Above all else, the quest for your first home should be extremely exciting and a lot of fun. At the same time, however, it may be a little intimidating, especially in the struggle to narrow your search. With all of the homes on the market, how do you find the one that's right for you?

Defining the Decision-Makers

If you're single, this step is easy; you will undoubtedly seek advice and counsel from friends and/or family members, but ultimately the decision will be yours.

For couples, however, it may help to discuss ahead of time how you will resolve the differences that will inevitably surface throughout the home-buying process. Clarify your expectations: every home he's ever lived in has had a workshop in the garage, and the cars have been kept outside; of course, this home will have an attached garage/workshop. She's tired of traipsing in and out of the cold to unload groceries and can't wait to have a garage for the car - and a formal dining room for entertaining.

If children are involved, the process becomes even more complicated. They will have definite opinions about what they want in a home, and their priorities are unlikely to line up with yours. You may want to leave them out of the initial phases of the search and wait to show them the last two or three homes you are considering. This way, they can have input without bogging down the process.

Determining What You Need

By this point, you should have some idea of what you can afford to spend on a home. With that in mind, you need to begin thinking about what you want and then setting some priorities. Ask yourself questions such as:

  • What type of home is most appealing to you: ranch, split-level, contemporary, two-story, etc.?
  • Which construction do you prefer: brick, vinyl siding, wood siding, stone, stucco, etc.?
  • What kinds of activities will take place in your home on a regular basis? If one of you is a student, for example, you will need to have a quiet study area somewhere in your home. If you plan to do a lot of casual entertaining, a rec room may be important.

------------------------------

■ Using the information:
a – In the passage on choosing a first home, begin at the words "Determining What You" and stop after "stone, stucco, etc.?". Reproduce that span word for word.
b – In the passage on choosing a first home, which homes does it suggest showing to children?
c – Continue the passage on choosing a first home from the point where it stops.

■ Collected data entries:
------------------------------

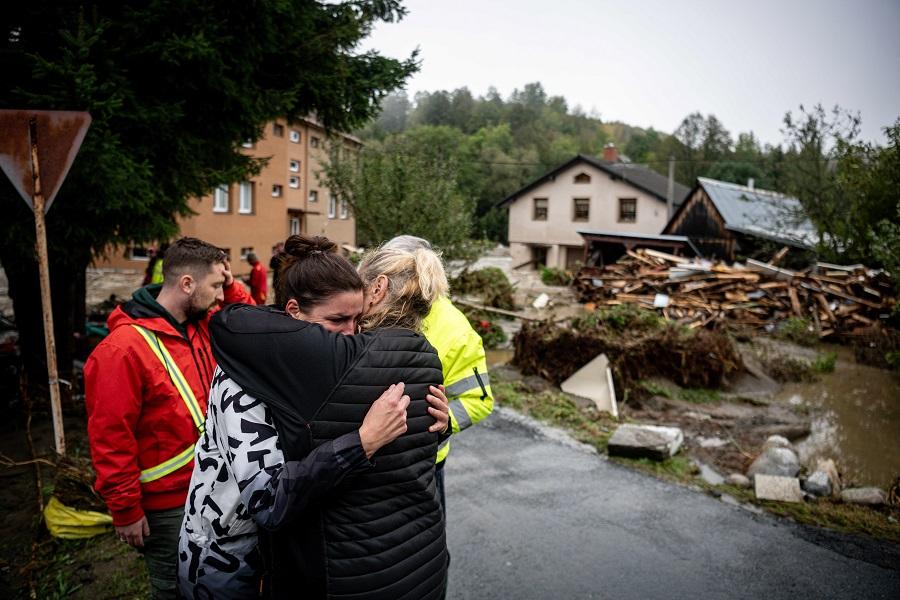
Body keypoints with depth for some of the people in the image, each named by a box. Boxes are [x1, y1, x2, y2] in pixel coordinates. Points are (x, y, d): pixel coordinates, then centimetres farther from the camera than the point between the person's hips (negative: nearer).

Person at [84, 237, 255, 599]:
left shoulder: (202, 325, 0)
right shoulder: (124, 349, -22)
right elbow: (110, 438, -19)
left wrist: (232, 289, -5)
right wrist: (126, 512, -13)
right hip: (167, 505, -7)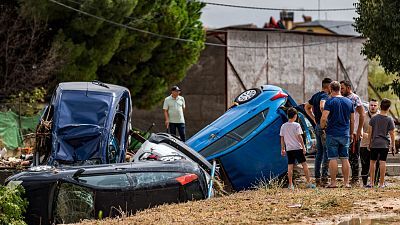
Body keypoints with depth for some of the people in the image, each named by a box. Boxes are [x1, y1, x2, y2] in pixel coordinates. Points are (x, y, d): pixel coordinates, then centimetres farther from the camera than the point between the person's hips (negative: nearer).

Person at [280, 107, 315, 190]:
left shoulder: (283, 126, 5)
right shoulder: (296, 125, -7)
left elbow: (282, 138, 8)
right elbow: (299, 137, -10)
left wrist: (283, 149, 15)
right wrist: (303, 147, -5)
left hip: (289, 149, 4)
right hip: (297, 148, -4)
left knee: (290, 166, 3)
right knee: (304, 164, 4)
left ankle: (290, 185, 1)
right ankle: (309, 183, 4)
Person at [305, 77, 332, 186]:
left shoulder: (316, 95, 13)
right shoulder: (325, 96, -14)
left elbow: (307, 107, 25)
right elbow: (322, 107, -34)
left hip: (317, 127, 9)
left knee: (319, 152, 12)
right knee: (327, 152, -6)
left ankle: (317, 177, 12)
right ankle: (324, 177, -11)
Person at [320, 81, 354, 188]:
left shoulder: (330, 101, -8)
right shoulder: (349, 102, 7)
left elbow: (324, 118, -17)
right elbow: (352, 120, 12)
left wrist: (323, 127, 1)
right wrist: (351, 133, 22)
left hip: (332, 134, -4)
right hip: (345, 134, 4)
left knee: (333, 158, -1)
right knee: (345, 158, 7)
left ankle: (333, 182, 0)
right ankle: (346, 182, 7)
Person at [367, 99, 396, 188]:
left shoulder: (374, 118, 0)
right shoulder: (389, 119, -5)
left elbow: (370, 131, 3)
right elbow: (392, 134, -3)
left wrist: (369, 143, 13)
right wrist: (393, 145, 5)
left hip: (374, 143, 1)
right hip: (385, 144, -1)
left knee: (372, 161, 10)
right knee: (382, 162, -2)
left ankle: (371, 182, 9)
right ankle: (381, 183, -1)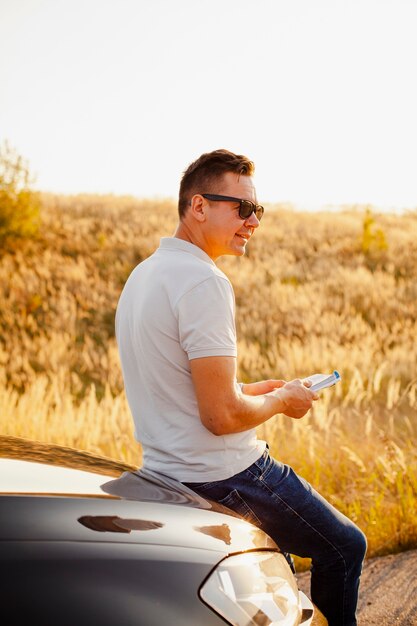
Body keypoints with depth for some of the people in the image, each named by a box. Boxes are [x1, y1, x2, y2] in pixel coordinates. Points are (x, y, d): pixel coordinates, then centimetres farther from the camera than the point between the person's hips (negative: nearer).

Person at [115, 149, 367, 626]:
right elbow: (222, 416, -25)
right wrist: (282, 400, -6)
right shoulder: (203, 282, -22)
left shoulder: (144, 273, 9)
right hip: (221, 476, -10)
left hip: (164, 471, 10)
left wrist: (252, 390, 14)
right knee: (344, 548, 8)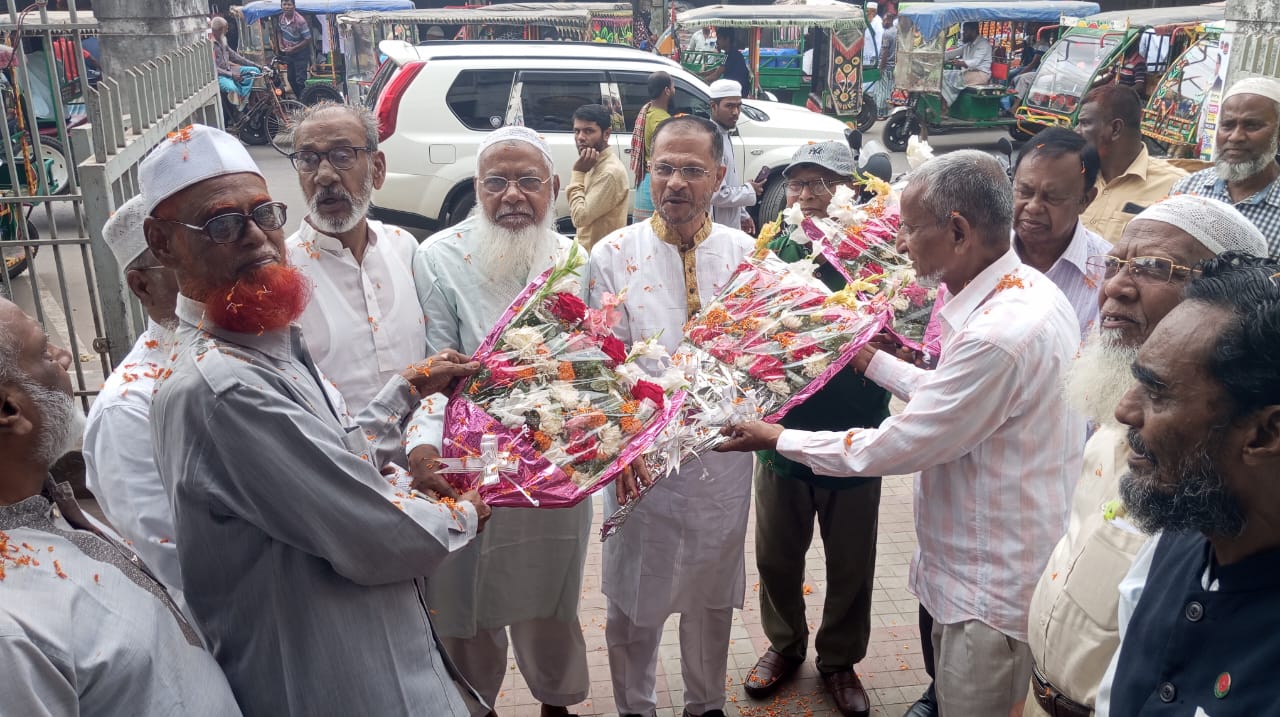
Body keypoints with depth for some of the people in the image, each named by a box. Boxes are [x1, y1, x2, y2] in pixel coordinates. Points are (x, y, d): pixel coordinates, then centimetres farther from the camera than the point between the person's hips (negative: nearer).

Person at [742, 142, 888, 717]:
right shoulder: (775, 252, -2)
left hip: (855, 435, -2)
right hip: (781, 430, 2)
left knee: (851, 562, 15)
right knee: (776, 554, 18)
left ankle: (839, 660, 39)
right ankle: (784, 644, 44)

------------------------------

■ Numbered answers:
a –
Determining What You Need

By this point, you should have some idea of what you can afford to spend on a home. With that in mind, you need to begin thinking about what you want and then setting some priorities. Ask yourself questions such as:

  • What type of home is most appealing to you: ranch, split-level, contemporary, two-story, etc.?
  • Which construction do you prefer: brick, vinyl siding, wood siding, stone, stucco, etc.?

b – The last two or three homes you are considering.

c –
  • How are those activities likely to change with time? How will your needs be different when the student graduates, for example?
  • How long do you plan to stay in this home? Does it need to be adaptable as kids grow and needs change, or do you plan to move in five years so that flexibility is less important?
  • What kind of ambiance do you want in your home? Bright and sunny? Intimate and cozy? Formal? Informal?
  • How many bedrooms will you need? Bathrooms?
  • Do you want a master suite?
  • Do you want a separate dining room?
  • Do you need a basement?
  • Do you prefer a large or small lot?
  • Is it important to have a garage? Does the garage need to be attached?
  • Do you want a fireplace?
  • How much square footage do you need?
  • Do you need a fenced yard?
  • Do you need to be near public transportation?

Once you've defined some of your expectations and desires, you can begin to prioritize them. Which items are negotiable and which aren't? How much flexibility do you have?

You'll also need to decide if you want to buy an existing home or build a new one. If you decide to buy, do you prefer an older home or a new one? And how, for that matter, do you define "old" and "new"? Talk with your REALTOR® about the advantages and disadvantages of each given your lifestyle.

If you decide to build, you will have two options: work with a production builder and choose from pre-determined floor plans or start from scratch and build a custom home. In either case, you will want to thoroughly investigate the builders you are considering. Be sure to look at other homes they've built, and talk with your REALTOR® for recommendations.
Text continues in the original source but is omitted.